On poussera la question sur les terres du web où l’on voit fleurir une nouvelle littérature dans toutes les disciplines, offrant des liens sur lesquels cliquer pour obtenir du prêt-à-penser fort utile pour faire ses devoirs, du prêt-à-réchauffer au micro-onde didactique. Les « portails » qui se mettent en place n’ont-ils pas vocation à ressembler aux automates qui remplacent les guichets dans les gares, à la poste, à la banque où l’on compose soi-même son bouquet de billets, de timbres et de reçus ? Des distributeurs automatiques de savoirs qui vont reléguer le professeur dans le rôle du gentil animateur, on n’ose même plus dire « organisateur » comme au bon vieux temps du Club Med.
S’il faut être de son temps, suivre le rythme emballant des nouvelles technologies, est-on dispensé de réfléchir sur la valeur d’un savoir marchandisé, devenu gratuit ou presque ? Peut-on comparer les divertissements d’aujourd’hui aux salons mondains d’hier, les empilements virtuels à l’Encyclopédie ? Peut-on imaginer qu’un savoir disponible instantanément produise une même réflexion qu’un savoir né du mûrissement, de la frustration de ne pas tout avoir tout de suite et tout le temps ? On dira, certes, qu’on n’a pas le choix, que la technologie impose ses rythmes, que les digital natives, ceux qui sont nés avec un terminal dans la main – sans réel apprentissage car les nôtres n’ont sans doute pas été suffisants –, vont devoir reformater la mémoire collective.

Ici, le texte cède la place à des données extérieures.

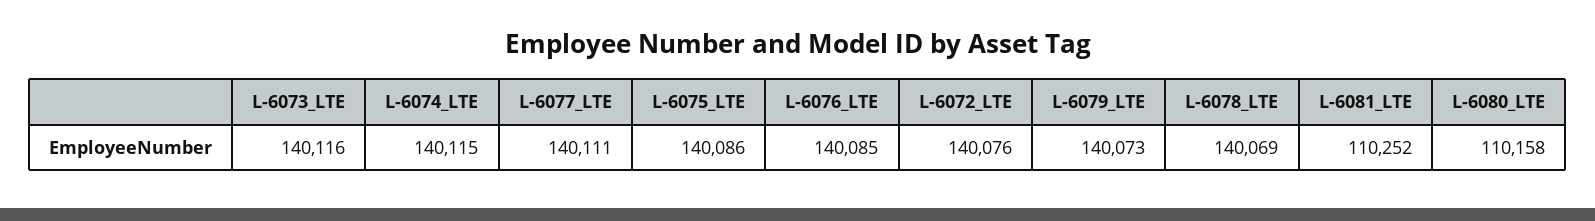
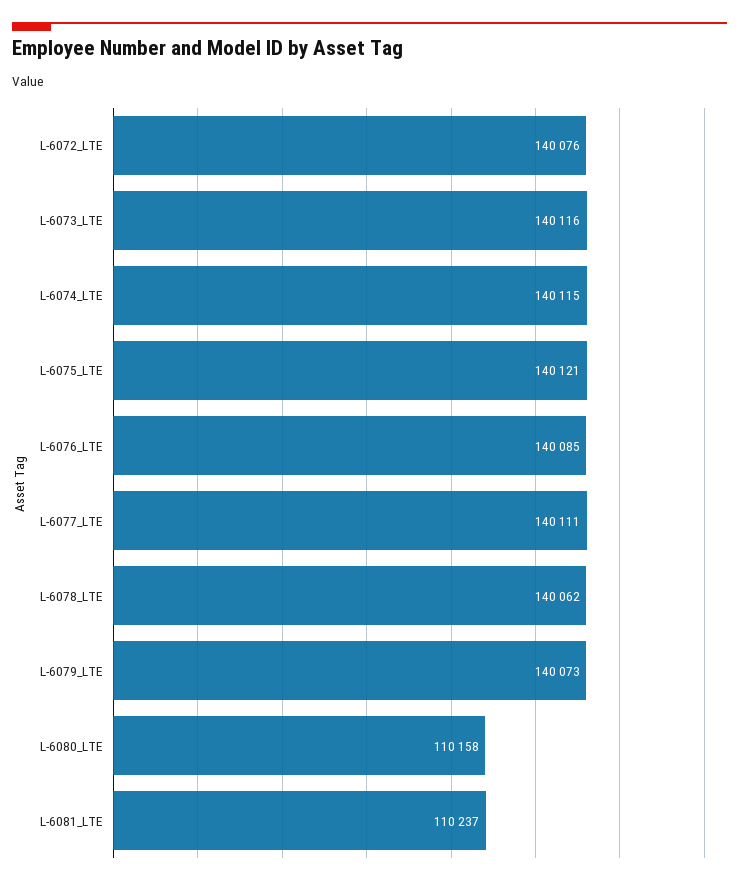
  {
    "L-6073_LTE": 140116,
    "L-6074_LTE": 140115,
    "L-6077_LTE": 140111,
-   "L-6075_LTE": 140086,
+   "L-6075_LTE": 140121,
    "L-6076_LTE": 140085,
    "L-6072_LTE": 140076,
    "L-6079_LTE": 140073,
-   "L-6078_LTE": 140069,
+   "L-6078_LTE": 140062,
-   "L-6081_LTE": 110252,
+   "L-6081_LTE": 110237,
    "L-6080_LTE": 110158
  }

L’Afrique « plurielle » au festival de Saint-Dié-des-Vosges avait invité des Togolais, des Rwandais qui ont plaidé pour un autre regard sur l’Afrique. Planaient des visions encore condescendantes, lorsque la géoéconomie mettait en balance les chiffres. Dans les salles obscures où les films tentaient de conjurer l’afropessimisme, une autre Afrique dansait, chantait, suait le bonheur dans le malheur. La « science » géographique y perdait ses déterminismes pour affronter les questions qui fâchent : l’ethnie, la corruption, la natalité, le bidonville. Revenus du « terrain », les géographes ont bien donné le change jusqu’à insister sur la difficulté à poser les problèmes en ces termes. Si « l’Afrique est un regard » comme l’a bien rappelé Alain Dubresson, alors la géographie doit s’y former. Gourou a écrit des pages magnifiques sur le paysage africain, mais qui peut travailler comme Gourou aujourd’hui ?
La fête des géographes n’est pas inutile. Elle pousse les pédagogues dans leurs retranchements. Et si les lampions s’éteignent pour un an au festival, dans les classes, la petite veilleuse du savoir maintient l’enthousiasme. Mais il faut réfléchir sur les plumes que perd l’école dans les fêtes automnales autant que les lauriers qu’elle y tresse. Sans tabou.
Gilles Fumey est professeur de géographie à l’université Paris-IV. Il a animé les Cafés géographiques jusqu’en 2010. Il dirige la revue de géographie culturelle « La Géographie ».